If the principal personnel, Jakko Jakszyk, Robert Fripp, and Mel Collins do not give you a clue, then the additional appellation of "A King Crimson ProjeKt should tip off to the music within A Scarcity of Miracles. What began in 2009 as guitar improvisation sessions between Jakszyk (Level 42) and Robert Fripp (King Crimson) evolved into a larger adventure with inclusion of sax player and form King Crimson member, Mel Collins. The trio are joined by well-known bassist Tony Levin (King Crimson, Peter Gabriel and Porcupine Tree drummer Gavin Harrison.
The arrangements are dynamic and lush, the musicianship superb throughout A Scarcity of Miracles. The first four songs, A Scarcity of Miracles, The Price We Pay, Secrets, and This House are lighter fare, an ethereal mixture progressive rock and fusion. The Other Man has more weight to it, a heavier edge. Most impressive, on this song in particular, is Harrison's drumming. The album rounds out with another ethereal number which reminds that his project began in guitar improvisation. With Collins adding signature accent and improvisation, JFC defines the substance of the this work.

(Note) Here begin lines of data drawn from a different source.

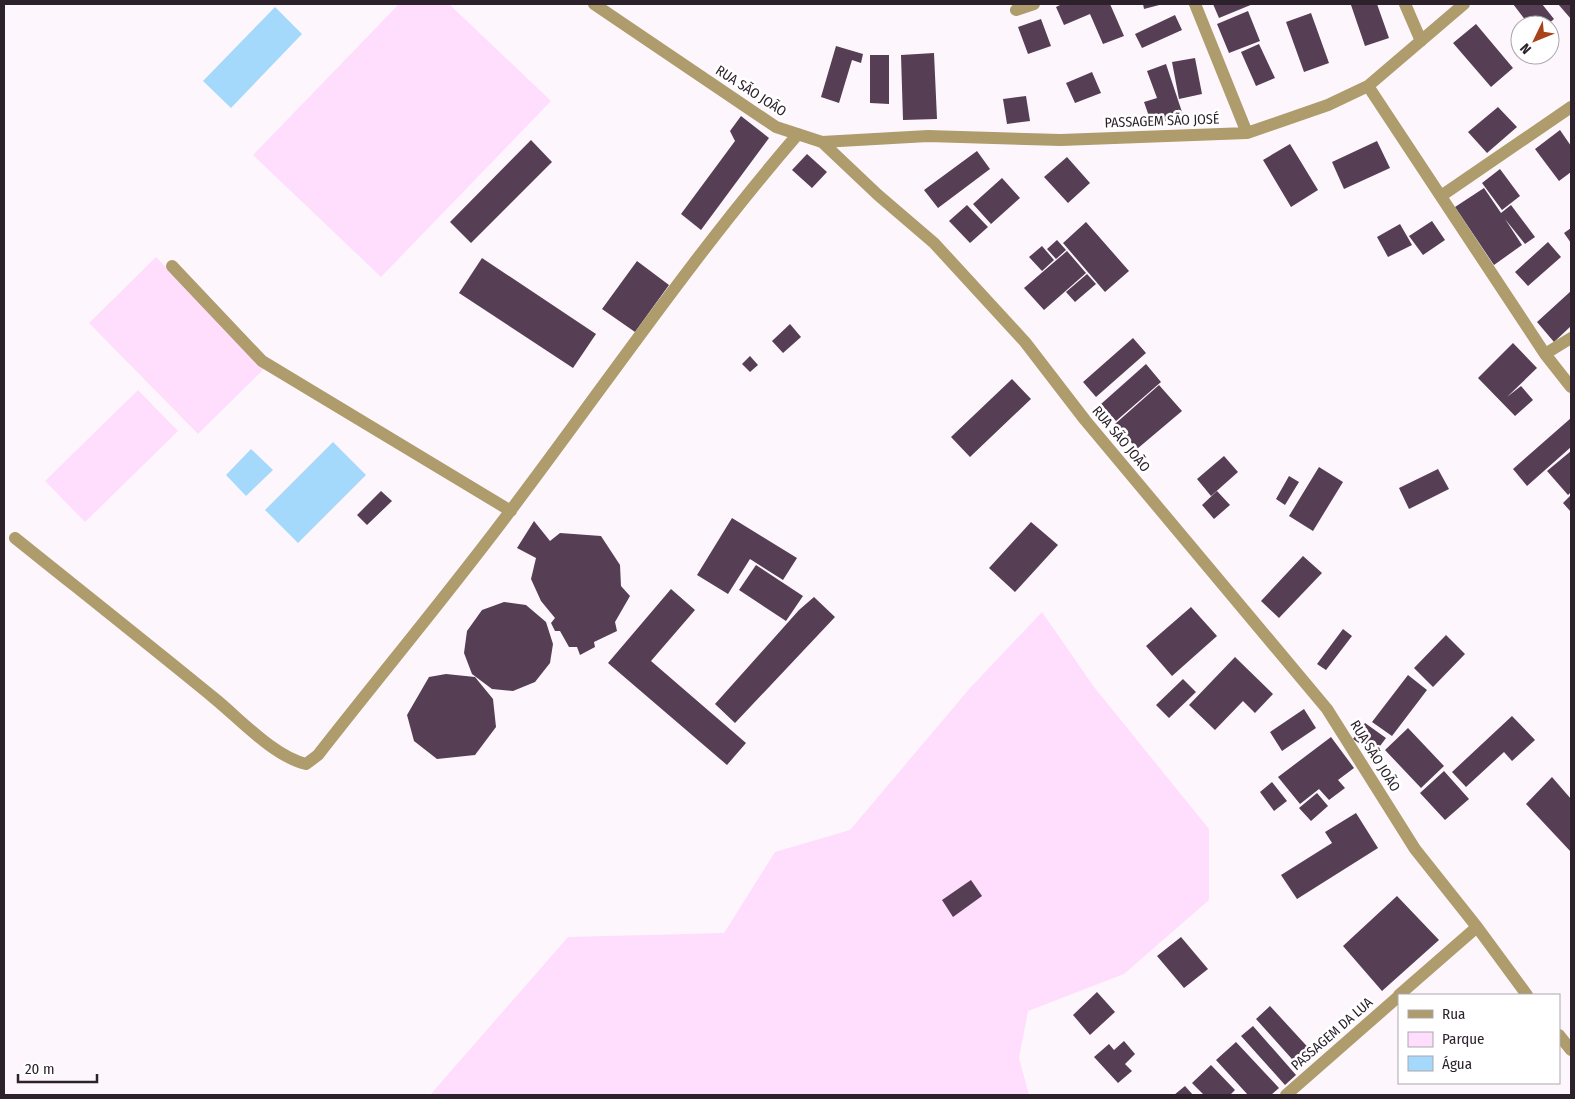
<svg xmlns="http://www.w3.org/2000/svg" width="1575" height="1099" viewBox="0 0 1575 1099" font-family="'Fira Sans Condensed',sans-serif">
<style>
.green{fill:#ffddfc}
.water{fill:#a4d9fc}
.building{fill:#563e54}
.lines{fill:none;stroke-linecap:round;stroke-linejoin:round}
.minor{stroke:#ae9c6c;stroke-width:12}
.labels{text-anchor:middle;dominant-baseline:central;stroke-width:5;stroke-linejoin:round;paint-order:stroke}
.street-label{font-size:14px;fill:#2d222c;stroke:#fff}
</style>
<rect width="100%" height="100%" fill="#fdf7fd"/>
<path class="green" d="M 399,4 L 449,4 L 551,101 L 381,277 L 253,155 Z
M 156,257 L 265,368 L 198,434 L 89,323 Z
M 138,390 L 178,431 L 85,522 L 45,481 Z
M 1042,612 L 1094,687 L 1209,829 L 1209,900 L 1124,974 L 1028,1011 L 1019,1058 L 1029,1095 L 430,1095 L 568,937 L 724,933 L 775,852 L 850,830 L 970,688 Z"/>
<path class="water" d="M 275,7 L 302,34 L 231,108 L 203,81 Z
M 333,442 L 366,475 L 298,543 L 265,510 Z
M 251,449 L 273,470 L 246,496 L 226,475 Z"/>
<path class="building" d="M 1062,4 L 1110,4 L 1124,36 L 1103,44 L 1090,14 L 1064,25 L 1056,7 Z
M 1143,4 L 1163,4 L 1144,9 Z
M 1213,4 L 1253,4 L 1219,18 Z
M 1353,4 L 1377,4 L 1389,38 L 1365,46 L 1351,5 Z
M 1513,4 L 1542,4 L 1554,19 L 1547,25 L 1529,25 Z
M 1558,4 L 1571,4 L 1571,19 Z
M 1248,11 L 1260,41 L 1229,53 L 1217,24 Z
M 1311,13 L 1329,63 L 1304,72 L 1286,22 Z
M 1175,15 L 1182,30 L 1142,48 L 1135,34 Z
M 1041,19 L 1051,46 L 1028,54 L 1018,27 Z
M 1476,24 L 1513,68 L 1491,87 L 1453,43 Z
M 1259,44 L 1275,78 L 1256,86 L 1241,52 Z
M 836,46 L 863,54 L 861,63 L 852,60 L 839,103 L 821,97 Z
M 934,53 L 937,119 L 903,120 L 901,55 Z
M 870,55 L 889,55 L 889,104 L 870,103 Z
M 1195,58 L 1202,94 L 1179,99 L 1172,62 Z
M 1166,64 L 1183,115 L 1152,125 L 1144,102 L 1157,98 L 1147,71 Z
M 1092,72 L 1101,93 L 1075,103 L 1066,83 Z
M 1026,96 L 1030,121 L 1007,124 L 1003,99 Z
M 1498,107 L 1517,127 L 1487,153 L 1468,132 Z
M 741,116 L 769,138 L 701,230 L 681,214 L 735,141 L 730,131 Z
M 1560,130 L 1571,146 L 1571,172 L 1559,181 L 1535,149 Z
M 531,140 L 552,162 L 471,243 L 450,222 Z
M 1377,141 L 1390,168 L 1344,189 L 1332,162 Z
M 1290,144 L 1318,190 L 1291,207 L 1263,160 Z
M 977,151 L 990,169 L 938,208 L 924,190 Z
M 807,154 L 827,172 L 812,188 L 792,170 Z
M 1067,157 L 1090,183 L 1068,203 L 1044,177 Z
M 1500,169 L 1520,196 L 1502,210 L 1482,183 Z
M 1002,178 L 1020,198 L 991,224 L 973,204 Z
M 1484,188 L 1501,213 L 1511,205 L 1535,237 L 1525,244 L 1505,219 L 1522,245 L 1494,265 L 1455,207 Z
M 967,205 L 988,227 L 970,243 L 949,221 Z
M 1432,221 L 1445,240 L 1423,255 L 1409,236 Z
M 1086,222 L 1129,271 L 1105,292 L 1063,243 Z
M 1400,224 L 1412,245 L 1388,257 L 1377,237 Z
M 1571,228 L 1571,243 L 1564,233 Z
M 1057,240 L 1066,250 L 1056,259 L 1047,249 Z
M 1548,242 L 1561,257 L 1528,286 L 1515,272 Z
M 1042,246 L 1054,260 L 1042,271 L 1029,257 Z
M 1067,251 L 1086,273 L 1044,310 L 1024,288 Z
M 482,258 L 596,334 L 573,368 L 459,293 Z
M 637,261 L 669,285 L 635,332 L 602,309 Z
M 1087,274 L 1096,284 L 1075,302 L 1066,292 Z
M 1571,291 L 1571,326 L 1554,342 L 1537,322 Z
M 790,324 L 801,337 L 783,353 L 772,341 Z
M 1133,338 L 1146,353 L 1096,397 L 1083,382 Z
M 1513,343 L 1537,368 L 1507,397 L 1521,386 L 1533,400 L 1515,416 L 1478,378 Z
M 750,356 L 758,365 L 750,372 L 742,364 Z
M 1146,364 L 1161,382 L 1116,421 L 1101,404 Z
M 1012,379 L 1031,399 L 970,457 L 951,437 Z
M 1159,385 L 1182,411 L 1137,449 L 1115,424 Z
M 1571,418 L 1571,447 L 1527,486 L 1513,469 Z
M 1571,451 L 1571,492 L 1568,495 L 1547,471 Z
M 1224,456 L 1238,472 L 1211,496 L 1197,479 Z
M 1319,467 L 1343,482 L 1313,531 L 1289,516 Z
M 1438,469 L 1449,489 L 1409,509 L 1399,488 Z
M 1289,476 L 1299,482 L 1285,505 L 1276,499 Z
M 381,491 L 392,501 L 367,525 L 357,515 Z
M 1217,491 L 1230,505 L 1214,519 L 1202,505 Z
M 1571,495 L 1571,512 L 1563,503 Z
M 732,518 L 797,558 L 783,580 L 750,559 L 728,594 L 697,575 Z
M 534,521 L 550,541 L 560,533 L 601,536 L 620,565 L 621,586 L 630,596 L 615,622 L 617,631 L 594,642 L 595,647 L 580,655 L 577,647 L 569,647 L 560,631 L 555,631 L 551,623 L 555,618 L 541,601 L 531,579 L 536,558 L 517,548 Z
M 1031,522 L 1058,545 L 1015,592 L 989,568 Z
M 1303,556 L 1322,573 L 1279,618 L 1261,601 Z
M 756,565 L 803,596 L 786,621 L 739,590 Z
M 671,589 L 695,610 L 651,661 L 746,743 L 727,765 L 608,663 Z
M 814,597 L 835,617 L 735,723 L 715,704 L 799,610 Z
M 504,602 L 526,605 L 546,622 L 553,644 L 550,663 L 535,682 L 513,691 L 492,689 L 472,674 L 464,653 L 467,631 L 482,610 Z
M 1191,607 L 1217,636 L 1172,676 L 1146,646 Z
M 1343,629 L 1352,636 L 1326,670 L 1317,664 Z
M 1446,635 L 1465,654 L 1433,687 L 1414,668 Z
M 1235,657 L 1273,694 L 1255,713 L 1243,701 L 1215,730 L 1189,705 Z
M 446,674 L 475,677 L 493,699 L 496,727 L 475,755 L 437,759 L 414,741 L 407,715 L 429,677 Z
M 1408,675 L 1427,690 L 1392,736 L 1372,722 Z
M 1183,679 L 1196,692 L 1169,718 L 1156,705 Z
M 1304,709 L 1316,728 L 1282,751 L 1270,732 Z
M 1512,716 L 1535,740 L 1512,761 L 1504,752 L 1466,787 L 1452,772 Z
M 1365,723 L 1386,738 L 1374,754 L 1353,739 Z
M 1408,728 L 1444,766 L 1421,788 L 1385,750 Z
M 1331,737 L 1354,768 L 1338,780 L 1345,788 L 1329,800 L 1319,789 L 1300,804 L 1278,777 Z
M 1444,771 L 1469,799 L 1445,820 L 1420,793 Z
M 1552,777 L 1571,799 L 1571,852 L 1526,804 Z
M 1272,782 L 1287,801 L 1274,811 L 1260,792 Z
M 1317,793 L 1328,806 L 1311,821 L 1299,808 Z
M 1356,813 L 1378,848 L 1297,899 L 1281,875 L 1332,843 L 1325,832 Z
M 971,880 L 982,896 L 953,917 L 942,900 Z
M 1397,896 L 1439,940 L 1382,991 L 1343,946 Z
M 1181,937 L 1208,969 L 1184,988 L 1157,956 Z
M 1097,992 L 1115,1012 L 1090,1035 L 1073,1015 Z
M 1270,1006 L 1315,1055 L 1300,1068 L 1256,1019 Z
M 1253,1026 L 1296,1075 L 1285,1085 L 1241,1036 Z
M 1124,1041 L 1135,1054 L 1125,1064 L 1132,1071 L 1118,1083 L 1094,1057 L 1109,1044 L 1114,1050 Z
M 1236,1042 L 1279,1088 L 1271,1095 L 1248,1095 L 1216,1060 Z
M 1211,1065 L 1235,1090 L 1230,1095 L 1204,1095 L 1192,1083 Z
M 1185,1086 L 1193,1095 L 1174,1095 Z"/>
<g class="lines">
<path class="minor" d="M 594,4 L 776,127 L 822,142 L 878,195 L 934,243 L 1025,342 L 1085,420 L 1327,709 L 1415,849 L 1477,927 L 1527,995
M 1195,4 L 1247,133
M 1405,4 L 1421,41
M 1016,10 L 1034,4
M 1368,86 L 1545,354 L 1571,387
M 822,142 L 928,136 L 1061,140 L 1247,133 L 1328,105 L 1368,86 L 1464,4
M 1441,196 L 1571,107
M 172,266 L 262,361 L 511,511
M 1545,354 L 1571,338
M 15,538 C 81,591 148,644 214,698 C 240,719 273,756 306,764 L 318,755 C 382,673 449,593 511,510 C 606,384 695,253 798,134
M 1399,995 L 1477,927
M 1559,1035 L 1571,1050
M 1286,1095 L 1399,996"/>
</g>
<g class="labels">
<g class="street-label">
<text transform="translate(751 91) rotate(33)">RUA SÃO JOÃO</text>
<text transform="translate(1162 121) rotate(-2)">PASSAGEM SÃO JOSÉ</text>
<text transform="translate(1121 439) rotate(50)">RUA SÃO JOÃO</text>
<text transform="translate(1375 756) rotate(58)">RUA SÃO JOÃO</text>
<text transform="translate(1332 1034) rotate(-41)">PASSAGEM DA LUA</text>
</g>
</g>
<rect width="1575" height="1099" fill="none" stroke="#2d222c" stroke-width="10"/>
<rect x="1398" y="994" width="162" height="90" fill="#ffffff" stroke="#aba7ab"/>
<rect x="1408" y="1010" width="25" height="8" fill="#ae9c6c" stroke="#aba7ab"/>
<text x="1442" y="1019" font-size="15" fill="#2d222c">Rua</text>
<rect x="1408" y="1032" width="25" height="15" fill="#ffddfc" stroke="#aba7ab"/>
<text x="1442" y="1044" font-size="15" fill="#2d222c">Parque</text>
<rect x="1408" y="1056" width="25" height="15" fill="#a4d9fc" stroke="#aba7ab"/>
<text x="1442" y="1069" font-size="15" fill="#2d222c">Água</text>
<g transform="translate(1535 40) rotate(227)"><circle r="24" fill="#ffffff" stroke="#aba7ab"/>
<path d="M0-4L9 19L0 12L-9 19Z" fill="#a8421a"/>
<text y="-8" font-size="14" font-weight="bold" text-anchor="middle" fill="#2d222c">N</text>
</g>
<path d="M18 1074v8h79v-8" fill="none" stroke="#2d222c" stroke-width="2.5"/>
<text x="25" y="1074" font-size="15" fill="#2d222c" stroke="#ffffff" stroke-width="4" paint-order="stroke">20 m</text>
</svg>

Normally, that would spook many a listener, even some who cherish prog, King Crimson, and others in the same manner. But A Scarcity of Miracles has both accessibility and depth. One needs only to listen with a sense of expectation, wonder and entertainment, like the first time you dared to explore jazz-rock fusion. Between the improvisational exploration and fine musicianship, A Scarcity of Miracles is uniquely intriguing. A small note, though this could be considered "headphone" music, I would advise not playing this on some shit stereo system.
Between the improvisational exploration and fine musicianship, Jakszyk, Fripp & Collins' A Scarcity of Miracles is uniquely intriguing.